Como es natural, tampoco el periodista de The Washington Post -todavía lo es: y cobra por ello- se va de rositas. Aparte el hecho, conocido por toda la profesión, de que Woodward suele guardarse para sus libros noticias que debería haber publicado antes en su periódico, Wolfe no deja de destacar su condición de sutil chaquetero. Ya que en sus dos libros anteriores, Bush al War y Plan of Attack, se guardó muy mucho de enfrentarse a su Gobierno y de condenar la guerra de Irak, y procuró tratar con vaselina a sus más bien informadas fuentes (el doliente Colin Powell, entre otros). Pero poquito a poco hasta Woodward ha puesto al descubierto la enorme estupidez con que la Casa Blanca vive los últimos tiempos de la presencia de Estados Unidos en Irak, que no últimos coletazos de la guerra que asola aquel país. Todos: republicanos reticentes, demócratas entregados, progres equidistantes y demás ralea se apresuran a criticar lo que, cuando empezó, les parecía tan patriótico o, al menos, factible y, en cualquier caso, defendible.

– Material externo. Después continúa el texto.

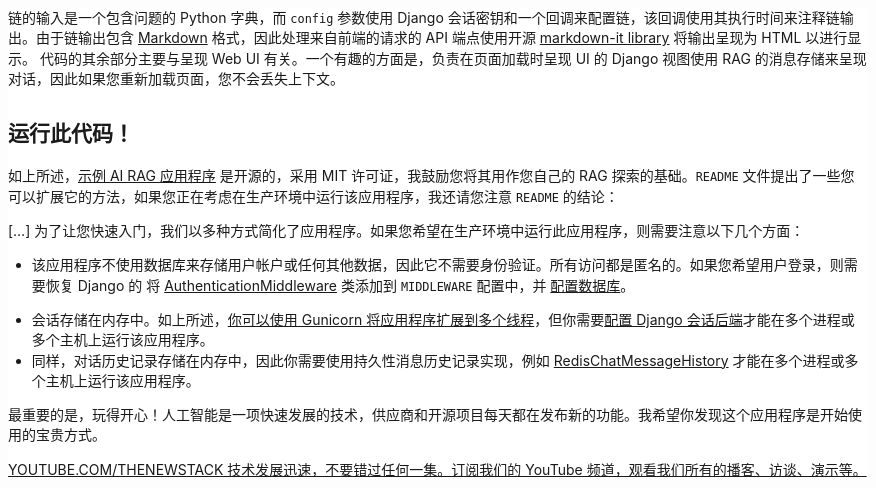 链的输入是一个包含问题的 Python 字典，而 `config` 参数使用 Django 会话密钥和一个回调来配置链，该回调使用其执行时间来注释链输出。由于链输出包含 [Markdown](https://www.markdownguide.org/getting-started/) 格式，因此处理来自前端的请求的 API 端点使用开源 [markdown-it library](https://github.com/markdown-it/markdown-it) 将输出呈现为 HTML 以进行显示。
代码的其余部分主要与呈现 Web UI 有关。一个有趣的方面是，负责在页面加载时呈现 UI 的 Django 视图使用 RAG 的消息存储来呈现对话，因此如果您重新加载页面，您不会丢失上下文。

## 运行此代码！
如上所述，[示例 AI RAG 应用程序](https://github.com/backblaze-b2-samples/ai-rag-examples) 是开源的，采用 MIT 许可证，我鼓励您将其用作您自己的 RAG 探索的基础。`README` 文件提出了一些您可以扩展它的方法，如果您正在考虑在生产环境中运行该应用程序，我还请您注意 `README` 的结论：

[…] 为了让您快速入门，我们以多种方式简化了应用程序。如果您希望在生产环境中运行此应用程序，则需要注意以下几个方面：

- 该应用程序不使用数据库来存储用户帐户或任何其他数据，因此它不需要身份验证。所有访问都是匿名的。如果您希望用户登录，则需要恢复 Django 的
将 [AuthenticationMiddleware](https://docs.djangoproject.com/en/5.1/ref/middleware/#module-django.contrib.auth.middleware) 类添加到 `MIDDLEWARE` 配置中，并 [配置数据库](https://docs.djangoproject.com/en/5.1/ref/databases/)。

*   会话存储在内存中。如上所述，[你可以使用 Gunicorn 将应用程序扩展到多个线程](https://github.com/backblaze-b2-samples/ai-rag-examples)，但你需要[配置 Django 会话后端](https://docs.djangoproject.com/en/5.1/topics/http/sessions/)才能在多个进程或多个主机上运行该应用程序。
*   同样，对话历史记录存储在内存中，因此你需要使用持久性消息历史记录实现，例如 [RedisChatMessageHistory](https://python.langchain.com/api_reference/redis/chat_message_history/langchain_redis.chat_message_history.RedisChatMessageHistory.html) 才能在多个进程或多个主机上运行该应用程序。

最重要的是，玩得开心！人工智能是一项快速发展的技术，供应商和开源项目每天都在发布新的功能。我希望你发现这个应用程序是开始使用的宝贵方式。

[
YOUTUBE.COM/THENEWSTACK
技术发展迅速，不要错过任何一集。订阅我们的 YouTube 频道，观看我们所有的播客、访谈、演示等。
](https://youtube.com/thenewstack?sub_confirmation=1)
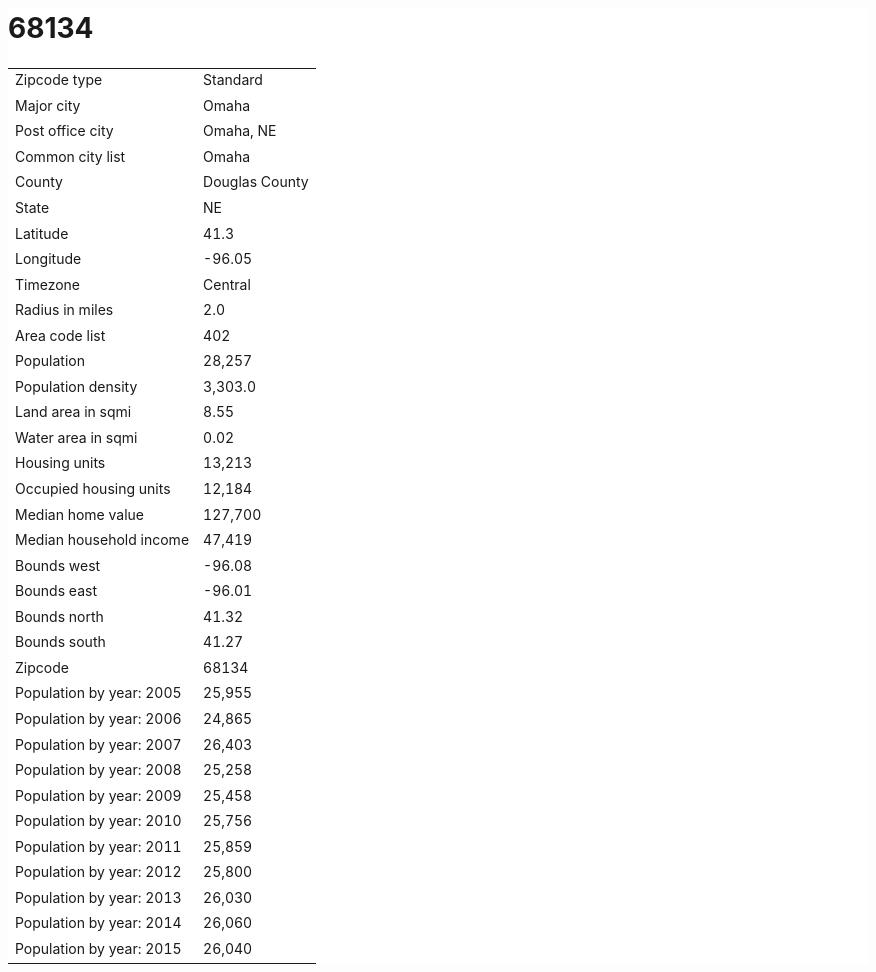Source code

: 68134
=====
|||
|--|--|
|Zipcode type|Standard|
|Major city|Omaha|
|Post office city|Omaha, NE|
|Common city list|Omaha|
|County|Douglas County|
|State|NE|
|Latitude|41.3|
|Longitude|-96.05|
|Timezone|Central|
|Radius in miles|2.0|
|Area code list|402|
|Population|28,257|
|Population density|3,303.0|
|Land area in sqmi|8.55|
|Water area in sqmi|0.02|
|Housing units|13,213|
|Occupied housing units|12,184|
|Median home value|127,700|
|Median household income|47,419|
|Bounds west|-96.08|
|Bounds east|-96.01|
|Bounds north|41.32|
|Bounds south|41.27|
|Zipcode|68134|
|Population by year: 2005|25,955|
|Population by year: 2006|24,865|
|Population by year: 2007|26,403|
|Population by year: 2008|25,258|
|Population by year: 2009|25,458|
|Population by year: 2010|25,756|
|Population by year: 2011|25,859|
|Population by year: 2012|25,800|
|Population by year: 2013|26,030|
|Population by year: 2014|26,060|
|Population by year: 2015|26,040|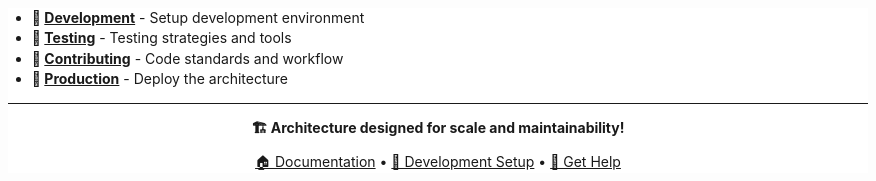 - **🔧 [Development](development.md)** - Setup development environment
- **🧪 [Testing](testing.md)** - Testing strategies and tools
- **🤝 [Contributing](contributing.md)** - Code standards and workflow
- **🚀 [Production](../deployment/production.md)** - Deploy the architecture

---

<div align="center">

**🏗️ Architecture designed for scale and maintainability!**

[🏠 Documentation](../) • [🔧 Development Setup](development.md) • [💬 Get Help](../README.md#-support)

</div> 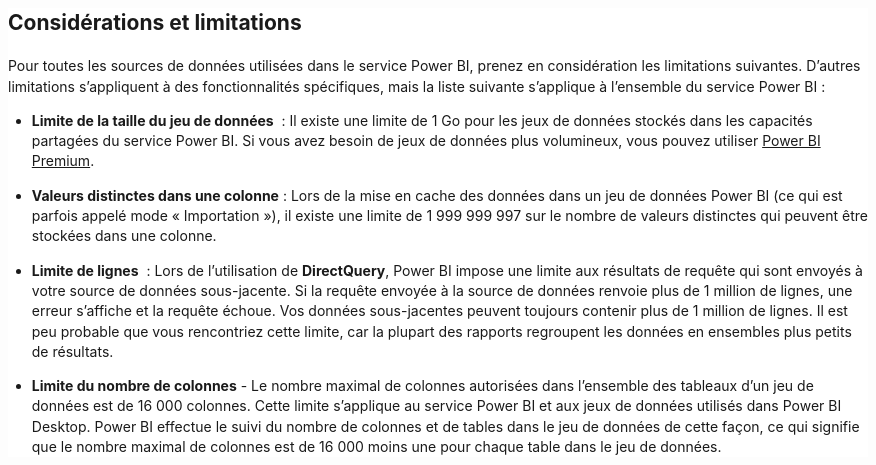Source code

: ## <a name="considerations-and-limitations"></a>Considérations et limitations
Pour toutes les sources de données utilisées dans le service Power BI, prenez en considération les limitations suivantes. D’autres limitations s’appliquent à des fonctionnalités spécifiques, mais la liste suivante s’applique à l’ensemble du service Power BI :

* **Limite de la taille du jeu de données**  : Il existe une limite de 1 Go pour les jeux de données stockés dans les capacités partagées du service Power BI. Si vous avez besoin de jeux de données plus volumineux, vous pouvez utiliser [Power BI Premium](service-premium-what-is.md).

* **Valeurs distinctes dans une colonne**  : Lors de la mise en cache des données dans un jeu de données Power BI (ce qui est parfois appelé mode « Importation »), il existe une limite de 1 999 999 997 sur le nombre de valeurs distinctes qui peuvent être stockées dans une colonne.

* **Limite de lignes**  : Lors de l’utilisation de **DirectQuery**, Power BI impose une limite aux résultats de requête qui sont envoyés à votre source de données sous-jacente. Si la requête envoyée à la source de données renvoie plus de 1 million de lignes, une erreur s’affiche et la requête échoue. Vos données sous-jacentes peuvent toujours contenir plus de 1 million de lignes. Il est peu probable que vous rencontriez cette limite, car la plupart des rapports regroupent les données en ensembles plus petits de résultats.

* **Limite du nombre de colonnes** - Le nombre maximal de colonnes autorisées dans l’ensemble des tableaux d’un jeu de données est de 16 000 colonnes. Cette limite s’applique au service Power BI et aux jeux de données utilisés dans Power BI Desktop. Power BI effectue le suivi du nombre de colonnes et de tables dans le jeu de données de cette façon, ce qui signifie que le nombre maximal de colonnes est de 16 000 moins une pour chaque table dans le jeu de données.

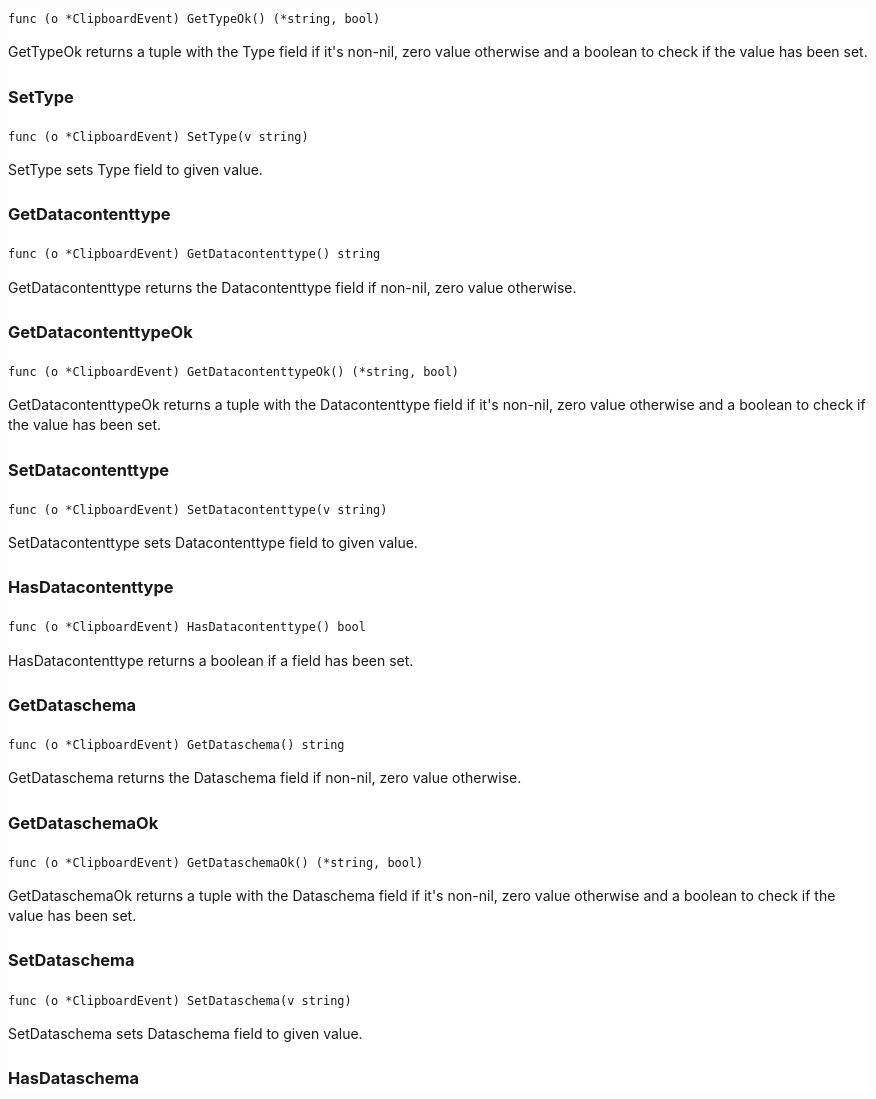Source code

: `func (o *ClipboardEvent) GetTypeOk() (*string, bool)`

GetTypeOk returns a tuple with the Type field if it's non-nil, zero value otherwise
and a boolean to check if the value has been set.

### SetType

`func (o *ClipboardEvent) SetType(v string)`

SetType sets Type field to given value.


### GetDatacontenttype

`func (o *ClipboardEvent) GetDatacontenttype() string`

GetDatacontenttype returns the Datacontenttype field if non-nil, zero value otherwise.

### GetDatacontenttypeOk

`func (o *ClipboardEvent) GetDatacontenttypeOk() (*string, bool)`

GetDatacontenttypeOk returns a tuple with the Datacontenttype field if it's non-nil, zero value otherwise
and a boolean to check if the value has been set.

### SetDatacontenttype

`func (o *ClipboardEvent) SetDatacontenttype(v string)`

SetDatacontenttype sets Datacontenttype field to given value.

### HasDatacontenttype

`func (o *ClipboardEvent) HasDatacontenttype() bool`

HasDatacontenttype returns a boolean if a field has been set.

### GetDataschema

`func (o *ClipboardEvent) GetDataschema() string`

GetDataschema returns the Dataschema field if non-nil, zero value otherwise.

### GetDataschemaOk

`func (o *ClipboardEvent) GetDataschemaOk() (*string, bool)`

GetDataschemaOk returns a tuple with the Dataschema field if it's non-nil, zero value otherwise
and a boolean to check if the value has been set.

### SetDataschema

`func (o *ClipboardEvent) SetDataschema(v string)`

SetDataschema sets Dataschema field to given value.

### HasDataschema
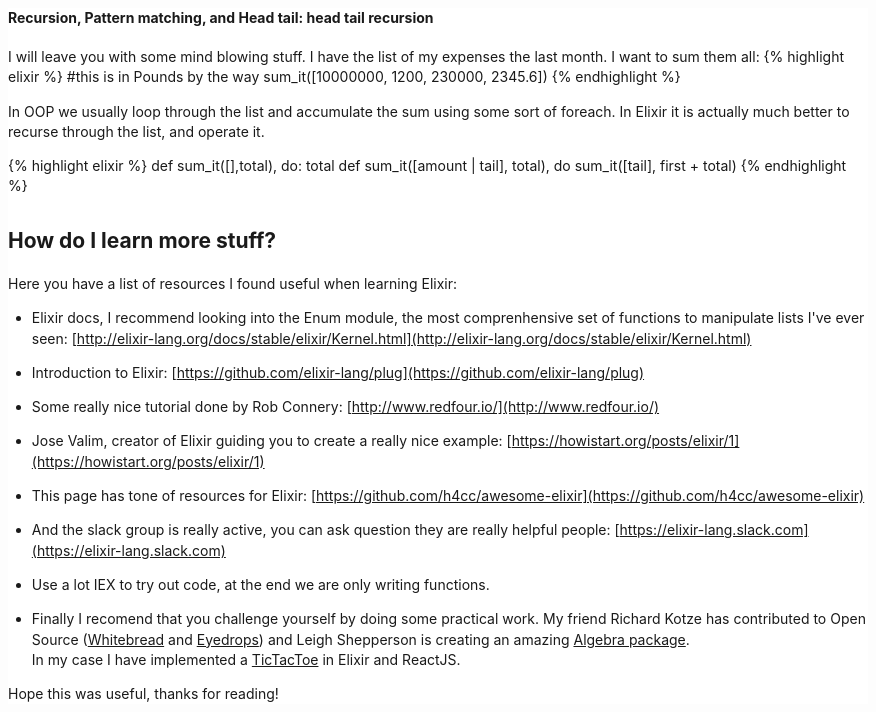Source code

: #### Recursion, Pattern matching, and Head tail: head tail recursion

I will leave you with some mind blowing stuff. I have the list of my expenses the last month. I want to sum them all:
{% highlight elixir %}
#this is in Pounds by the way
sum_it([10000000, 1200, 230000, 2345.6])
{% endhighlight %}

In OOP we usually loop through the list and accumulate the sum using some sort of foreach. 
In Elixir it is actually much better to recurse through the list, and operate it.

{% highlight elixir %}
def sum_it([],total), do: total
def sum_it([amount | tail], total), do sum_it([tail], first + total)
{% endhighlight %}

## How do I learn more stuff?

Here you have a list of resources I found useful when learning Elixir:
- Elixir docs, I recommend looking into the Enum module, the most comprenhensive set of functions to manipulate lists I've ever seen:
[http://elixir-lang.org/docs/stable/elixir/Kernel.html](http://elixir-lang.org/docs/stable/elixir/Kernel.html)

- Introduction to Elixir:
[https://github.com/elixir-lang/plug](https://github.com/elixir-lang/plug)

- Some really nice tutorial done by Rob Connery:
[http://www.redfour.io/](http://www.redfour.io/)

- Jose Valim, creator of Elixir guiding you to create a really nice example:
[https://howistart.org/posts/elixir/1](https://howistart.org/posts/elixir/1)

- This page has tone of resources for Elixir:
[https://github.com/h4cc/awesome-elixir](https://github.com/h4cc/awesome-elixir)
 
- And the slack group is really active, you can ask question they are really helpful people:
[https://elixir-lang.slack.com](https://elixir-lang.slack.com)

- Use a lot IEX to try out code, at the end we are only writing functions.

- Finally I recomend that you challenge yourself by doing some practical work. My friend Richard Kotze has contributed to Open Source ([Whitebread](https://github.com/meadsteve/white-bread) and [Eyedrops](https://github.com/rkotze/eye_drops)) and Leigh Shepperson is creating an amazing [Algebra package](https://github.com/leighshepperson/exalgebra).   
In my case I have implemented a [TicTacToe](https://github.com/javflores/tic-tac-toe) in Elixir and ReactJS.


Hope this was useful, thanks for reading!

La carta -o noticia- que Bob Woodward se guardó para este último libro, y de la que su periódico se enteró leyendo las galeradas, es que el último asesor con que cuenta Bush Jr. es nada menos que Henry Kissinger, especialista en salvarse de la quema: urdió la derrota de Vietnam, pero fueron Nixon y su ministro MacNamara quienes pagaron todo el pato. Del mismo modo, es posible que Kissinger -sostiene Wolfe- haya ayudado a echar a Rumsfeld, que haga lo propio con Dick Cheney (que cargará con toda la culpa, porque es un siniestro) y que consiga que Bush salga limpio, como el gran engañado de la historia.

Esta historia viene a cuento porque su coda es la siguiente y tiene que ver con todos nosotros.

Hagan memoria. Recuerden los artículos que, en medios respetables, se escribieron acerca de la necesidad de mejorar la vida de los iraquíes rescatándoles de la dictadura de Sadam Husein. Recuerden a las ilustres plumas que nada más caer la estatua se personaron allá para describirnos lo bien que estaban las cosas en los cafetillos de Bagdad do se recuperaba la libertad de expresión. Recuerden a los comentaristas de televisión que razonaban las cuantiosas probabilidades de éxito en la operación; aquellos que preveían una acción rápida y unos daños colaterales limitados. En nuestros días, esa gente, desde las mismas tribunas, sostienen lo contrario mientras se confían a Santa Amnesia Ajena. Lo que, al parecer, funciona.